Certainly, we know that stress can have physiological effects, that is not in dispute, but the Harvard study used weak methods. For example, they asked groups of blacks and whites (patients at a Kaiser-Permanente clinic), "Have you ever been discriminated against in your life? Never? One or two times? Three or more?" The responses were then compared with a blood pressure reading on each subject.

If Krieger and Sidney's hypothesis--that blood pressure increases with discrimination--were correct, then the pressure readings would have increased with reported episodes of discrimination. Yet, no such relationship was found. In fact, black working class men and women who reported zero episodes had higher pressure than those reporting one or more. Also, black professional women who reported one or two episodes of discrimination had lower blood pressure readings than those with none or with three or more. And exactly the opposite was found for professional men; that is, men with one or two episodes of discrimination had higher readings than those with none or three or more. In other words, the results were all over the map. When faced with results that show no pattern, scientists normally conclude that no correlation exists. But Krieger and Sidney were creative. They rationalized that some of the black subjects must have under-reported experiences of victimization or that they had "internalized" their oppression--in other words, they were so beaten down they believed they deserved any poor treatment they got.

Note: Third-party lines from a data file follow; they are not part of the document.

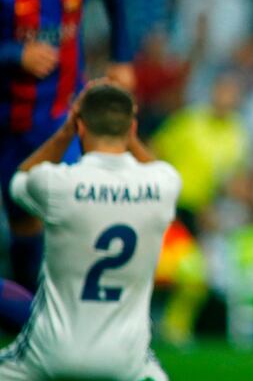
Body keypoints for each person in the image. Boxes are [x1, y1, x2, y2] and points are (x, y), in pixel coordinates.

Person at [0, 0, 134, 293]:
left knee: (80, 210)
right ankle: (27, 320)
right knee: (23, 223)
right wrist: (13, 54)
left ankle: (82, 311)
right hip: (8, 124)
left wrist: (121, 58)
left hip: (62, 119)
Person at [0, 83, 179, 381]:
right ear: (132, 127)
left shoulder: (58, 184)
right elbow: (160, 170)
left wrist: (65, 131)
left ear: (80, 125)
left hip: (52, 354)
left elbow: (19, 182)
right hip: (126, 362)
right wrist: (130, 137)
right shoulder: (163, 185)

Once published, the study received enormous media attention. "Study: Discrimination May Cause Hypertension in Blacks," declared the Washington Post. National Public Radio broadcast a lengthy report in which a psychologist who was interviewed about the study said, "We now have concrete data showing that what society does to you affects your health." Brent Staples, an editorial writer at the New York Times, wrote a column titled "Death by Discrimination: Of Prejudice and Heart Attacks." Three years later, he was still commenting, going so far as to remark that "the medical system has yet to list 'racism' as a cause of death [even though] some social scientists now see tension related to discrimination as a health hazard on par with smoking and a high fat diet."

I soon discerned that the Krieger-Sidney paper exemplified a major new trend in public health research: the doctrine that sickness is a product of power arrangements in society. This genre of research even has a special name: the social production of disease, and is devoted to the study of forms of social oppression (e.g., classism and sexism) as major contributors to disease. Social productionist researchers like Krieger posit that social disenfranchisement leads to infirmity and shorter life expectancies via two pathways. One is immediate: through the psychological stress of oppression. The other is ultimate: through material disadvantage, which takes the largest toll on the poor and minorities in our society. To be sure, it is a well-known fact that people who are further down on the socioeconomic ladder are, on average, less healthy and shorter lived than those above them. But is people's health utterly at the mercy of social forces?